Angler support for the regulation is also being evaluated as part of the study. Angler interest in fishing for large blue catfish has increased in recent years, and TPWD hopes to increase the opportunities anglers have to catch a trophy. The three reservoirs were selected for the experimental regulation due to their ability to support a large population of blue catfish and the fact they have all produced fish in excess of 45 inches.
Research will be ongoing through 2016, and results will be used to evaluate whether the regulation is achieving the goal of increasing the number of large blue catfish in the reservoirs. If the lakes begin to produce larger fish, variations of the special regulation may be considered for other Texas reservoirs.
Juglines may be constructed and fished differently by each angler, although most utilize a surface float with a vertical line attached to a small weight on the bottom. Up to five hooks are spaced out evenly at various depths along the line and commonly baited with cut shad or sunfish. Floats are often designed to move or "flag" to alert the angler from a distance when a fish is hooked. Jugline floats are required to be white and must also have a valid (dated) gear tag while being fished in Texas. Consult the _Outdoor Annual _or the TPWD web site for specific regulations regarding juglines before fishing.

Page-level text extractions
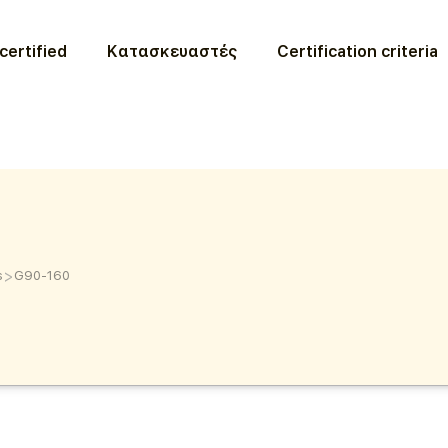
certified
Κατασκευαστές
Certification criteria
>
s
G90-160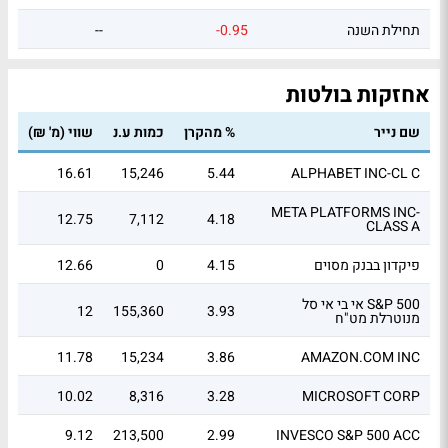
תחילת השנה
-0.95
--
אחזקות בולטות
שם נייר
% מהקרן
כמות ע.נ
שווי (מ' ₪)
16.61
15,246
5.44
ALPHABET INC-CL C
META PLATFORMS INC-
12.75
7,112
4.18
CLASS A
פיקדון בבנק מסוים
4.15
0
12.66
אי בי אי סל S&P 500
12
155,360
3.93
מנוטרלת מט"ח
11.78
15,234
3.86
AMAZON.COM INC
10.02
8,316
3.28
MICROSOFT CORP
9.12
213,500
2.99
INVESCO S&P 500 ACC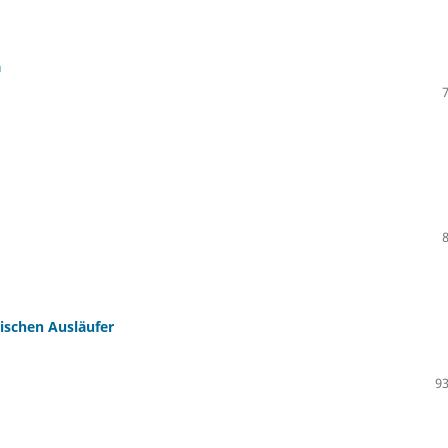
a
nischen Ausläufer
93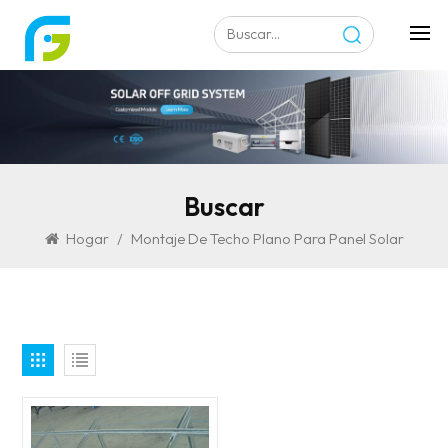
Buscar
Hogar
/
Montaje De Techo Plano Para Panel Solar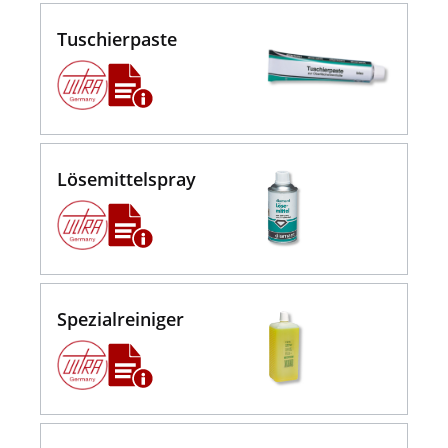
Tuschierpaste
Lösemittelspray
Spezialreiniger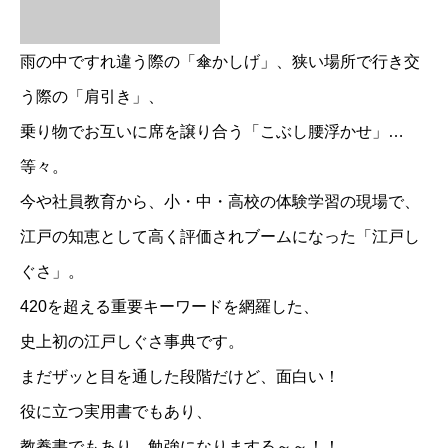
雨の中ですれ違う際の「傘かしげ」、狭い場所で行き交
う際の「肩引き」、
乗り物でお互いに席を譲り合う「こぶし腰浮かせ」…
等々。
今や社員教育から、小・中・高校の体験学習の現場で、
江戸の知恵として高く評価されブームになった「江戸し
ぐさ」。
420を超える重要キーワードを網羅した、
史上初の江戸しぐさ事典です。
まだザッと目を通した段階だけど、面白い！
役に立つ実用書でもあり、
教養書でもあり、勉強になりまする～～！！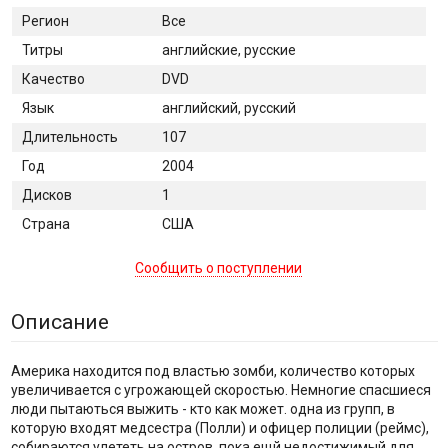
Регион
Все
Титры
английские, русские
Качество
DVD
Язык
английский, русский
Длительность
107
Год
2004
Дисков
1
Страна
США
Сообщить о поступлении
Описание
Америка находится под властью зомби, количество которых
увеличивается с угрожающей скоростью. Немногие спасшиеся
люди пытаються выжить - кто как может. одна из групп, в
которую входят медсестра (Полли) и офицер полиции (реймс),
собираются улететь на остров. пока ещй недостижимый для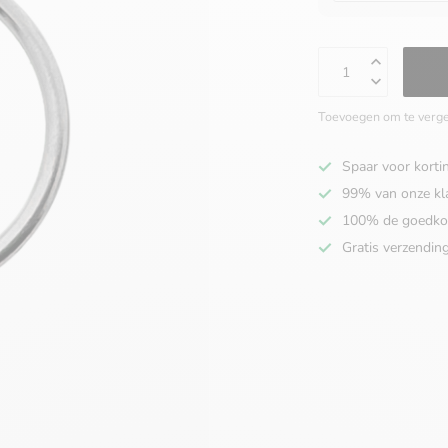
Toevoegen om te verge
Spaar voor korti
99% van onze kl
100% de goedko
Gratis verzendin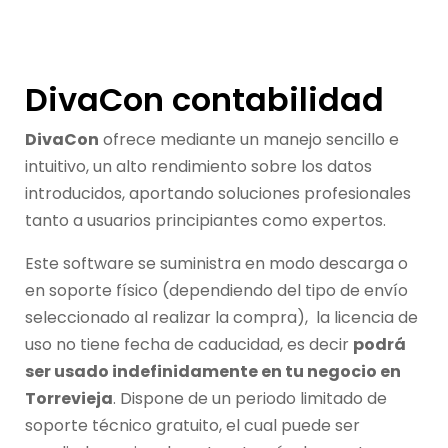
DivaCon contabilidad
DivaCon
ofrece mediante un manejo sencillo e
intuitivo, un alto rendimiento sobre los datos
introducidos, aportando soluciones profesionales
tanto a usuarios principiantes como expertos.
Este software se suministra en modo descarga o
en soporte físico (dependiendo del tipo de envío
seleccionado al realizar la compra), la licencia de
uso no tiene fecha de caducidad, es decir
podrá
ser usado indefinidamente en tu negocio en
Torrevieja
. Dispone de un periodo limitado de
soporte técnico gratuito, el cual puede ser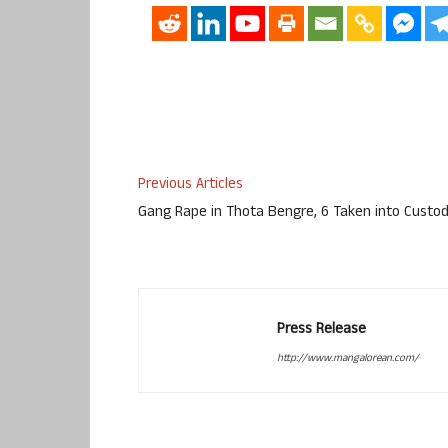
Previous Articles
Gang Rape in Thota Bengre, 6 Taken into Custo
Press Release
http://www.mangalorean.com/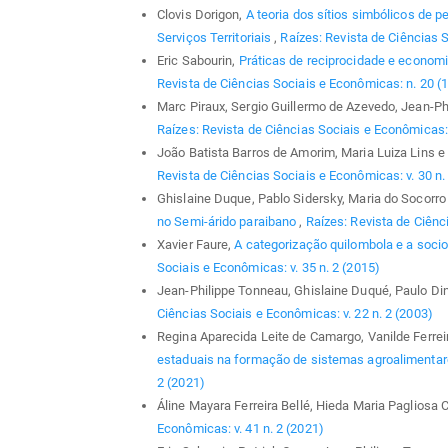
Clovis Dorigon,
A teoria dos sítios simbólicos de 
Serviços Territoriais
,
Raízes: Revista de Ciências S
Eric Sabourin,
Práticas de reciprocidade e econom
Revista de Ciências Sociais e Econômicas: n. 20 (
Marc Piraux, Sergio Guillermo de Azevedo, Jean-P
Raízes: Revista de Ciências Sociais e Econômicas: v
João Batista Barros de Amorim, Maria Luiza Lins e 
Revista de Ciências Sociais e Econômicas: v. 30 n.
Ghislaine Duque, Pablo Sidersky, Maria do Socorro 
no Semi-árido paraibano
,
Raízes: Revista de Ciênci
Xavier Faure,
A categorização quilombola e a soci
Sociais e Econômicas: v. 35 n. 2 (2015)
Jean-Philippe Tonneau, Ghislaine Duqué, Paulo Din
Ciências Sociais e Econômicas: v. 22 n. 2 (2003)
Regina Aparecida Leite de Camargo, Vanilde Ferrei
estaduais na formação de sistemas agroalimentar
2 (2021)
Áline Mayara Ferreira Bellé, Hieda Maria Pagliosa 
Econômicas: v. 41 n. 2 (2021)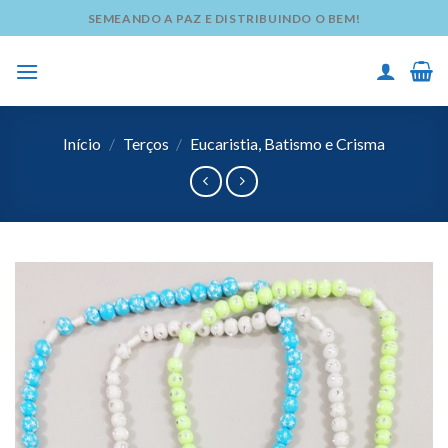
Skip
SEMEANDO A PAZ E DISTRIBUINDO O BEM!
to
content
Início
/
Terços
/
Eucaristia, Batismo e Crisma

> **INSTRUCTION 1**:
Copy out part of the blue catfish passage, starting at the words "Angler support for" and ending after the words "of 45 inches.".
> **INSTRUCTION 2**:
Does each statement below agree with the blue catfish passage? Answer yes or no for each, and quote the exact words from the passage that decide it.
(a) Research on the regulation will continue through 2016.
(b) Jugline floats in Texas may be any color.
(c) A jugline can carry up to ten hooks.
> **INSTRUCTION 3**:
Write what comes next in the blue catfish passage, picking up after its last sentence.

> **EXPECTED ANSWER 1**:
Angler support for the regulation is also being evaluated as part of the study. Angler interest in fishing for large blue catfish has increased in recent years, and TPWD hopes to increase the opportunities anglers have to catch a trophy. The three reservoirs were selected for the experimental regulation due to their ability to support a large population of blue catfish and the fact they have all produced fish in excess of 45 inches.

> **EXPECTED ANSWER 2**:
(a) Yes: "Research will be ongoing through 2016"
(b) No: "Jugline floats are required to be white"
(c) No: "Up to five hooks are spaced out evenly at various depths along the line"

> **EXPECTED ANSWER 3**:
----------



## shadslinger (Aug 21, 2005)

Thanks for the great info regarding big blues texasGG. When are you coming to fish for them here?


----------



## texasGG (Mar 12, 2007)

I'll see you Monday Loy, I'll be there from Monday on, all the way through January with the exception of just a few days. If you are gonna be fishing White Rock any let me know and if you want to you can just stay with me at Westwood Shores, we can leave the boats in the water. Save you a drive back and forth every day...


----------



## shadslinger (Aug 21, 2005)

Alright Gary, that sounds great. i have started fishing for them and it's just started to heat up pretty good. Other than a couple of days at Christmas I'll be around and look forward to fishing with you. 
BTW, I have 2, genuine drift socks now, no more old blue jeans.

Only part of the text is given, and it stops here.